__Entries shown__
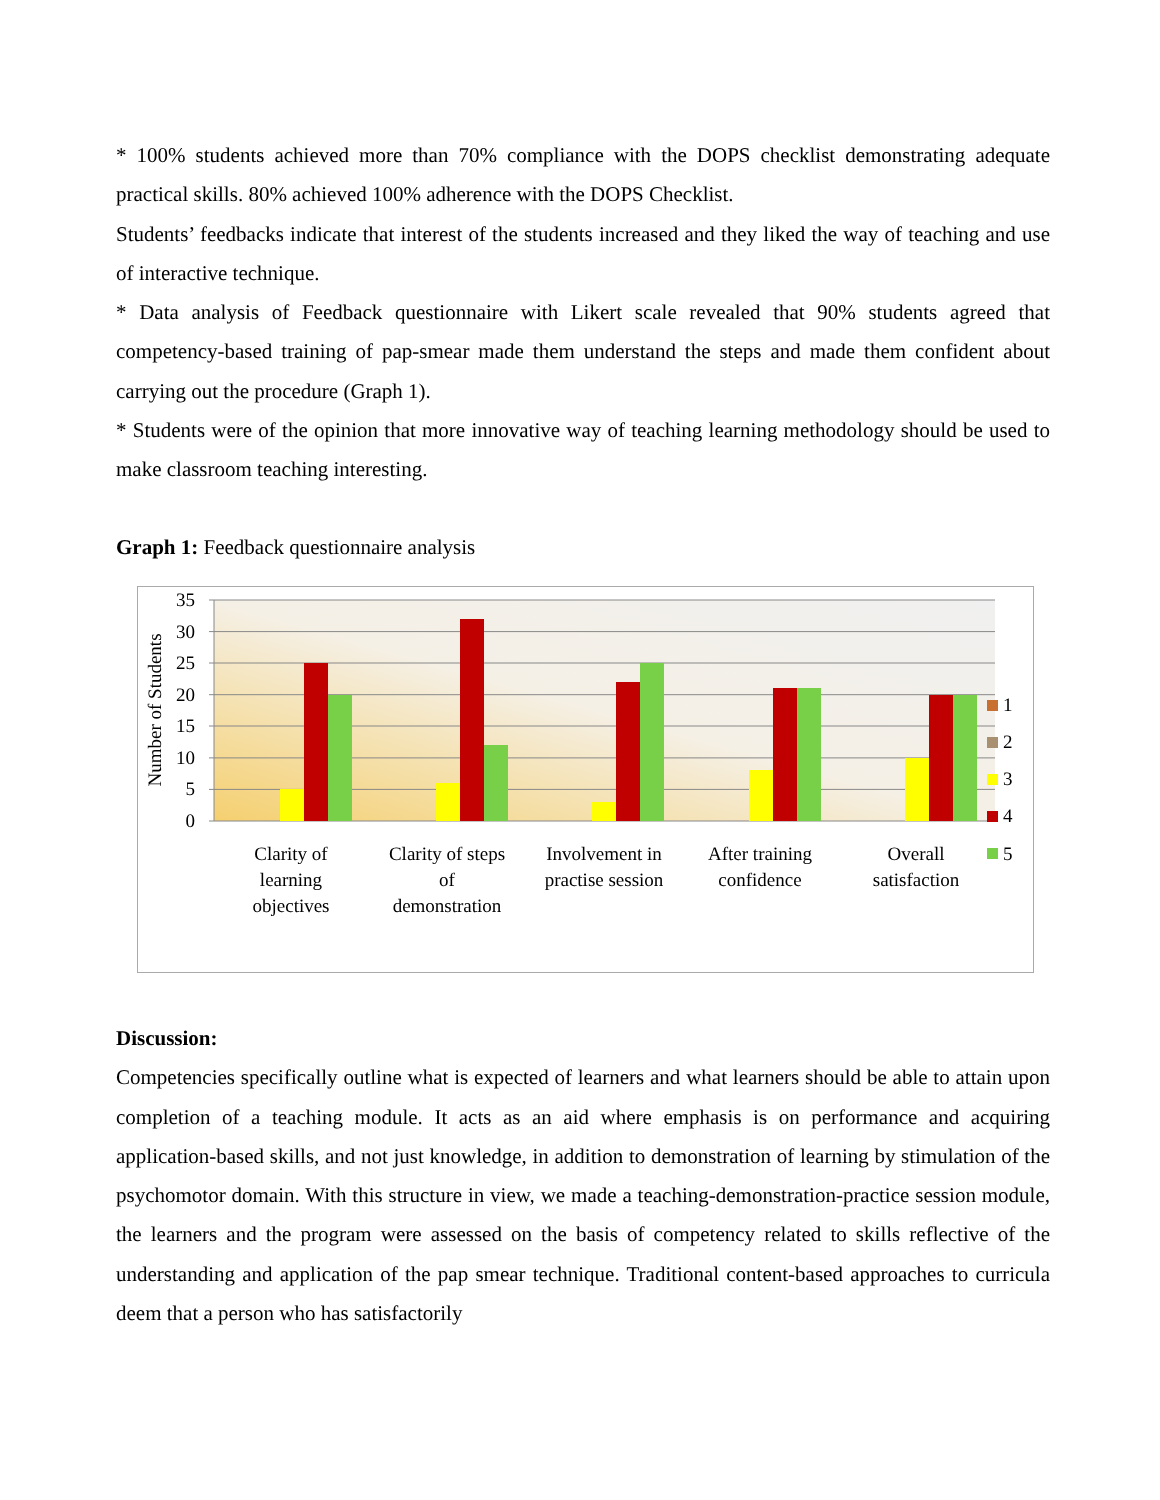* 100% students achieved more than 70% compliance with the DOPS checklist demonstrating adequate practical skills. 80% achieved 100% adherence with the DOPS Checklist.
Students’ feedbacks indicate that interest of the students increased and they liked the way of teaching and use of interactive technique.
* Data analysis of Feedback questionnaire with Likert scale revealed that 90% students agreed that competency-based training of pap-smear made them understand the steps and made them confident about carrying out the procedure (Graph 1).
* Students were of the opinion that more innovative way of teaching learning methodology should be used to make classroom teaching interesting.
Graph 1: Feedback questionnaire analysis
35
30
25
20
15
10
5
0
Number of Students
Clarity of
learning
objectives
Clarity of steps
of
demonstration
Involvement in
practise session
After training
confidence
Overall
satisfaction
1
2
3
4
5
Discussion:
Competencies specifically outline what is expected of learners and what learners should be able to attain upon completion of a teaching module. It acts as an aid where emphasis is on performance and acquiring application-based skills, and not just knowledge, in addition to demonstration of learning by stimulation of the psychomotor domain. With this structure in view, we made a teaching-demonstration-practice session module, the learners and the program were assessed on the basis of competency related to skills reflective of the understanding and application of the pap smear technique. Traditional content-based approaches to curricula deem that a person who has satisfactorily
---
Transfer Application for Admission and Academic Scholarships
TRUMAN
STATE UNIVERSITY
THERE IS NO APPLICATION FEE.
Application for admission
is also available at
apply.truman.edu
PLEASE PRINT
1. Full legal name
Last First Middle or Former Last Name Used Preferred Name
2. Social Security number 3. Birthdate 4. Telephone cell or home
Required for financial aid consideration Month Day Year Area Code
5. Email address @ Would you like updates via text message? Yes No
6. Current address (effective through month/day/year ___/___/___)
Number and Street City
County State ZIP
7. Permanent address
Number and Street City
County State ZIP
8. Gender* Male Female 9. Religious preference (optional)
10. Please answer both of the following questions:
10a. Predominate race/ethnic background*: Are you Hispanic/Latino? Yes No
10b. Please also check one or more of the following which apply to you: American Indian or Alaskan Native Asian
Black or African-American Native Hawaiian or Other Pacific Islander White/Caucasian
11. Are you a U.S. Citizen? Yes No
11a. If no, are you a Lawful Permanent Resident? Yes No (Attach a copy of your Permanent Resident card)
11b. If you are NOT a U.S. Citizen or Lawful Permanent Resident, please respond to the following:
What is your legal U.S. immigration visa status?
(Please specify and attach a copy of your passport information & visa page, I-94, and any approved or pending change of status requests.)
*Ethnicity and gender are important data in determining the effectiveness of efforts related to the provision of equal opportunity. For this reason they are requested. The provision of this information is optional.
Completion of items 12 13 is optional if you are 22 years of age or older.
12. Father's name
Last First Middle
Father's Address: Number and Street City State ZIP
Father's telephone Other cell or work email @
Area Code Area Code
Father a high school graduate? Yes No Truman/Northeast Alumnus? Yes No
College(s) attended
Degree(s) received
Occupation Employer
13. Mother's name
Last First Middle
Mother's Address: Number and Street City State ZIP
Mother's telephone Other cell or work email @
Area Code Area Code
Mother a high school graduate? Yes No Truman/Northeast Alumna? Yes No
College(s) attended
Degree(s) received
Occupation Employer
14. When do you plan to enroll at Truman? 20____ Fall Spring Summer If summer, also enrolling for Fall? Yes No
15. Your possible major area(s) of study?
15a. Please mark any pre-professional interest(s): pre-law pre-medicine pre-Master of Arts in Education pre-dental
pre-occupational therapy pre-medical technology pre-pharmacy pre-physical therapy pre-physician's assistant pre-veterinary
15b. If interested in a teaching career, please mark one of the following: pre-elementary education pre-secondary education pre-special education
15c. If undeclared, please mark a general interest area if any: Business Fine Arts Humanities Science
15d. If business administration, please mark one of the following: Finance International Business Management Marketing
==
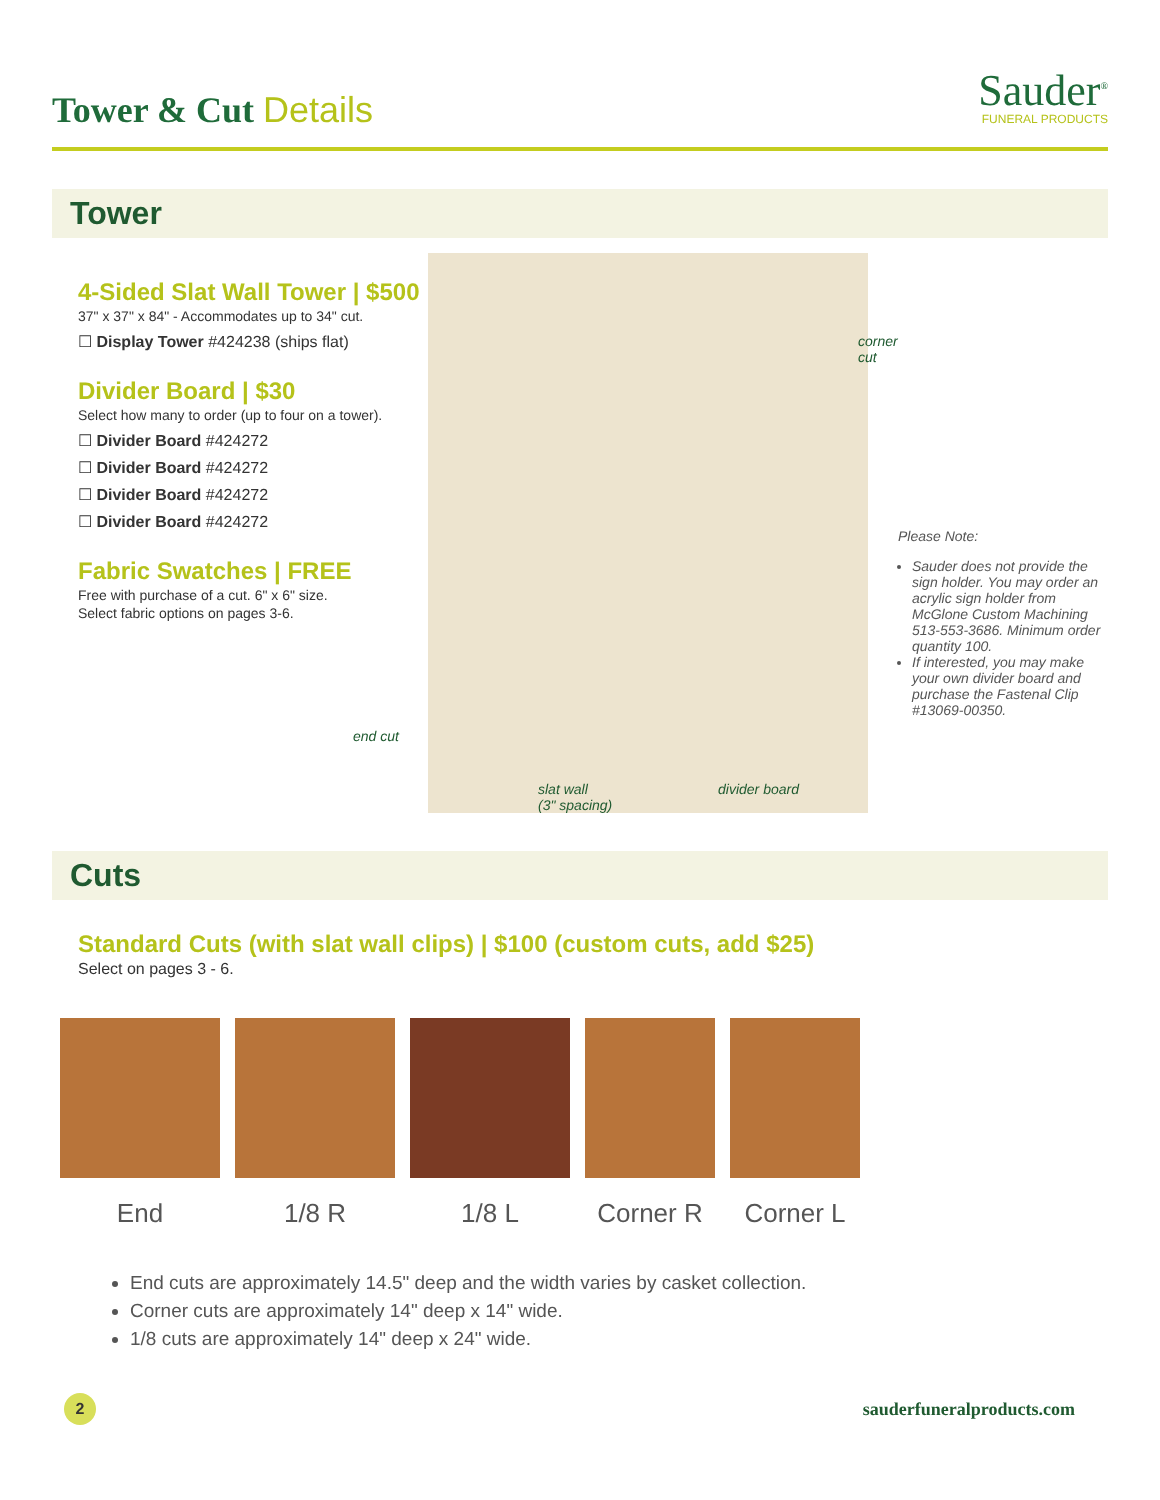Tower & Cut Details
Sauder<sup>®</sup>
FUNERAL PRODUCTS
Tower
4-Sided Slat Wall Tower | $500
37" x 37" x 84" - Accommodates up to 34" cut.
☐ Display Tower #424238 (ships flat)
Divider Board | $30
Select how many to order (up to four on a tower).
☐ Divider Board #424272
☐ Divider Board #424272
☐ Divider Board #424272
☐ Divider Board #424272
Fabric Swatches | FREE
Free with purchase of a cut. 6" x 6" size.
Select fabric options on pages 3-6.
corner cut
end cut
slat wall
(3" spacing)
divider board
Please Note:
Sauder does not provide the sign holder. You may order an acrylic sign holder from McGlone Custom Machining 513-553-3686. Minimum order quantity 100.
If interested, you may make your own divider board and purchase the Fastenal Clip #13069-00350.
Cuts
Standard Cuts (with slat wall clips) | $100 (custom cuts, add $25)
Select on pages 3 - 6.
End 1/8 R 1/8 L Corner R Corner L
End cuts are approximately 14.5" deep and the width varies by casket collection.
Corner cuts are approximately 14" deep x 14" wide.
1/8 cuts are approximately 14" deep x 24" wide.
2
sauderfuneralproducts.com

__Task directions__
Repeat exactly the lines of the listing above, from the one with "11. Are you a U.S. Citizen? Yes No" down to the one with "Mother's Address: Number"; both of those lines belong in the range.

__Final answer__
11. Are you a U.S. Citizen? Yes No
11a. If no, are you a Lawful Permanent Resident? Yes No (Attach a copy of your Permanent Resident card)
11b. If you are NOT a U.S. Citizen or Lawful Permanent Resident, please respond to the following:
What is your legal U.S. immigration visa status?
(Please specify and attach a copy of your passport information & visa page, I-94, and any approved or pending change of status requests.)
*Ethnicity and gender are important data in determining the effectiveness of efforts related to the provision of equal opportunity. For this reason they are requested. The provision of this information is optional.
Completion of items 12 13 is optional if you are 22 years of age or older.
12. Father's name
Last First Middle
Father's Address: Number and Street City State ZIP
Father's telephone Other cell or work email @
Area Code Area Code
Father a high school graduate? Yes No Truman/Northeast Alumnus? Yes No
College(s) attended
Degree(s) received
Occupation Employer
13. Mother's name
Last First Middle
Mother's Address: Number and Street City State ZIP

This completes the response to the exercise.